- **Task to complete**
Make an exact copy of every entry below, with the pictures left out.

Top of Data for this task

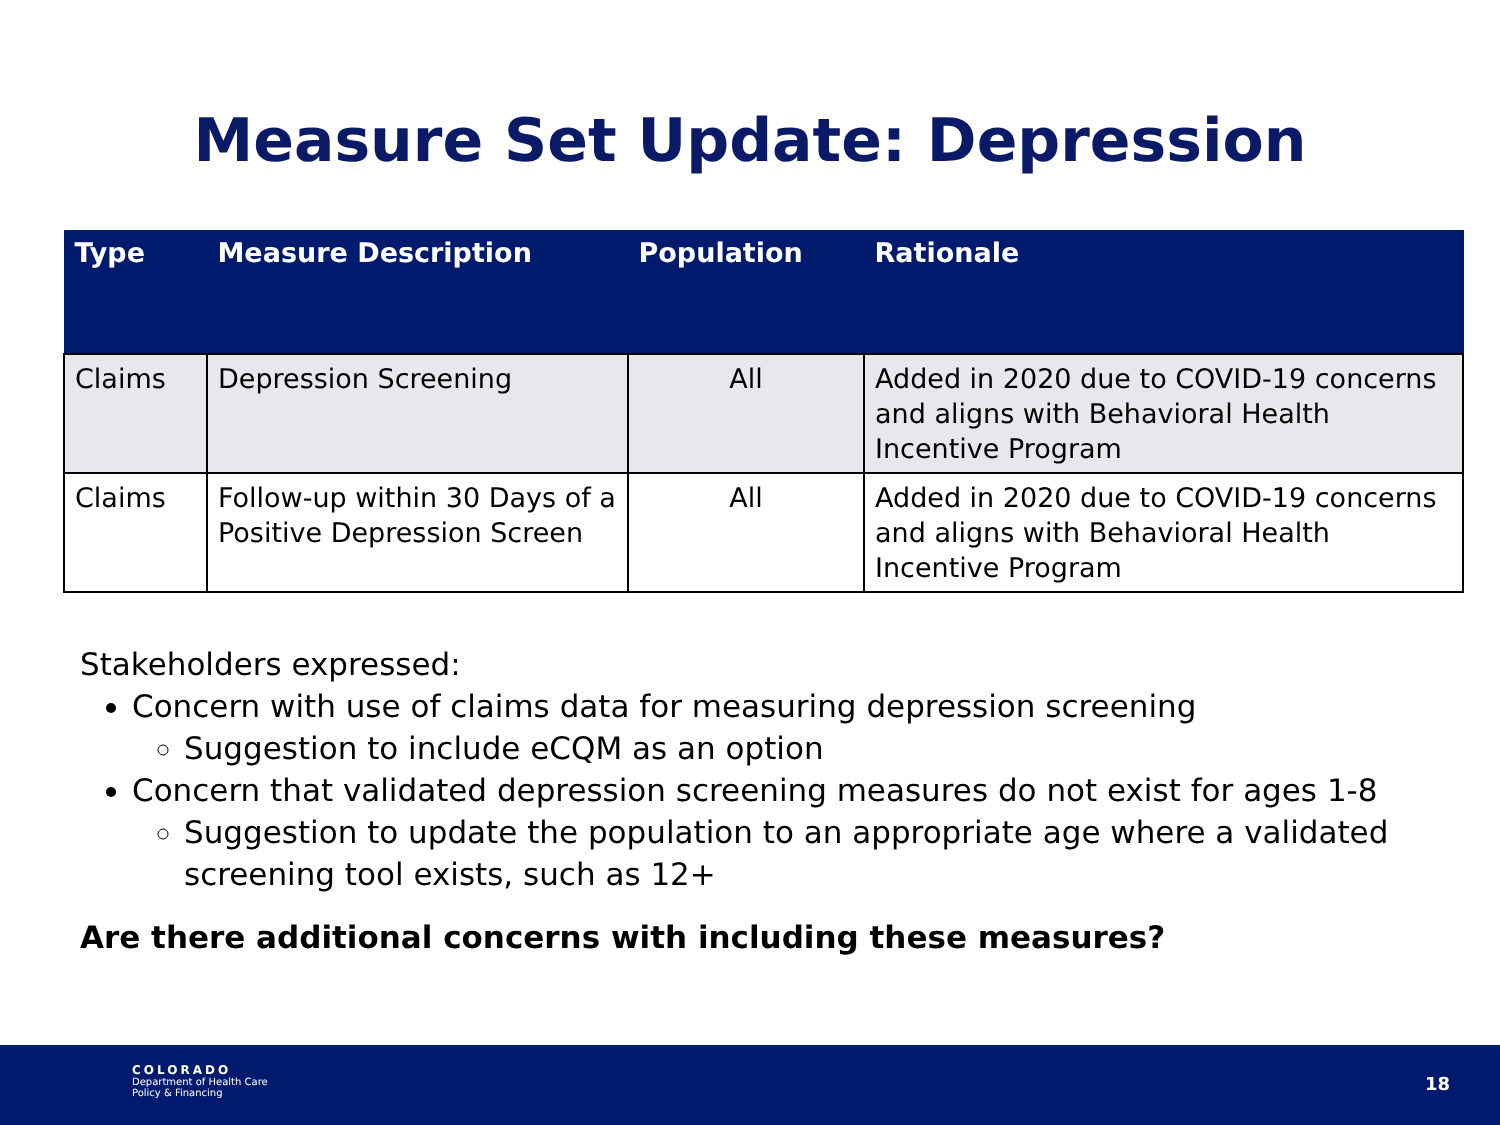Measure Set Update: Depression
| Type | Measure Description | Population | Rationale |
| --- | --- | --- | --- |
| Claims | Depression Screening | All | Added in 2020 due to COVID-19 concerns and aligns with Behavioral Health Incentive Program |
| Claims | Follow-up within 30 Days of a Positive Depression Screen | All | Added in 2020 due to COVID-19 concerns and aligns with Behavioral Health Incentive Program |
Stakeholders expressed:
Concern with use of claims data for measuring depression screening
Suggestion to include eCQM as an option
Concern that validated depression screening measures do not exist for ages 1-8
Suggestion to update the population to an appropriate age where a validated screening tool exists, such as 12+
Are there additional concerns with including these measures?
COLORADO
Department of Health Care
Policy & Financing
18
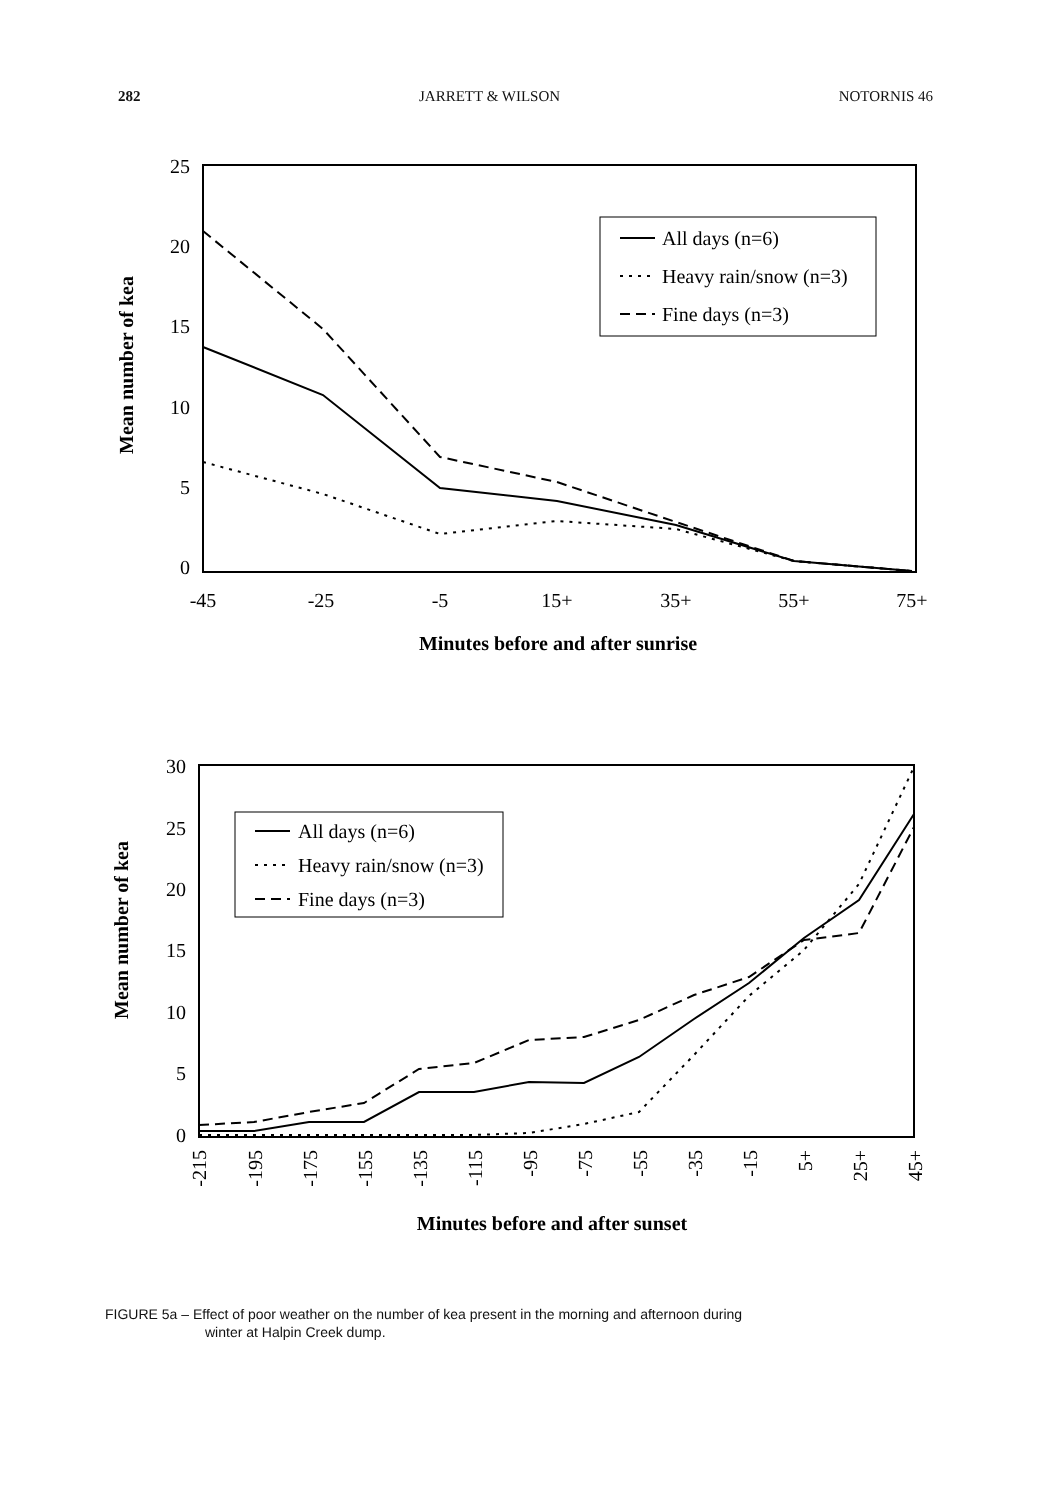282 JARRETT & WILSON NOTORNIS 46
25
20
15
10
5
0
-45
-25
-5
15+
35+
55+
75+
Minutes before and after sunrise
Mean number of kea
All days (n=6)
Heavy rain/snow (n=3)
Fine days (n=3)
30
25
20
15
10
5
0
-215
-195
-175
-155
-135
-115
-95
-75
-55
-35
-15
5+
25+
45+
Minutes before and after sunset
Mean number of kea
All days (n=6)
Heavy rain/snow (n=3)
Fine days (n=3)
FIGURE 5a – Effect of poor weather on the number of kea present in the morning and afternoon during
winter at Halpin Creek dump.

Bottom of Data for this task

- **Answer to this exercise**
Measure Set Update: Depression
| Type | Measure Description | Population | Rationale |
| --- | --- | --- | --- |
| Claims | Depression Screening | All | Added in 2020 due to COVID-19 concerns and aligns with Behavioral Health Incentive Program |
| Claims | Follow-up within 30 Days of a Positive Depression Screen | All | Added in 2020 due to COVID-19 concerns and aligns with Behavioral Health Incentive Program |
Stakeholders expressed:
Concern with use of claims data for measuring depression screening
Suggestion to include eCQM as an option
Concern that validated depression screening measures do not exist for ages 1-8
Suggestion to update the population to an appropriate age where a validated screening tool exists, such as 12+
Are there additional concerns with including these measures?
COLORADO
Department of Health Care
Policy & Financing
18
282 JARRETT & WILSON NOTORNIS 46
25
20
15
10
5
0
-45
-25
-5
15+
35+
55+
75+
Minutes before and after sunrise
Mean number of kea
All days (n=6)
Heavy rain/snow (n=3)
Fine days (n=3)
30
25
20
15
10
5
0
-215
-195
-175
-155
-135
-115
-95
-75
-55
-35
-15
5+
25+
45+
Minutes before and after sunset
Mean number of kea
All days (n=6)
Heavy rain/snow (n=3)
Fine days (n=3)
FIGURE 5a – Effect of poor weather on the number of kea present in the morning and afternoon during
winter at Halpin Creek dump.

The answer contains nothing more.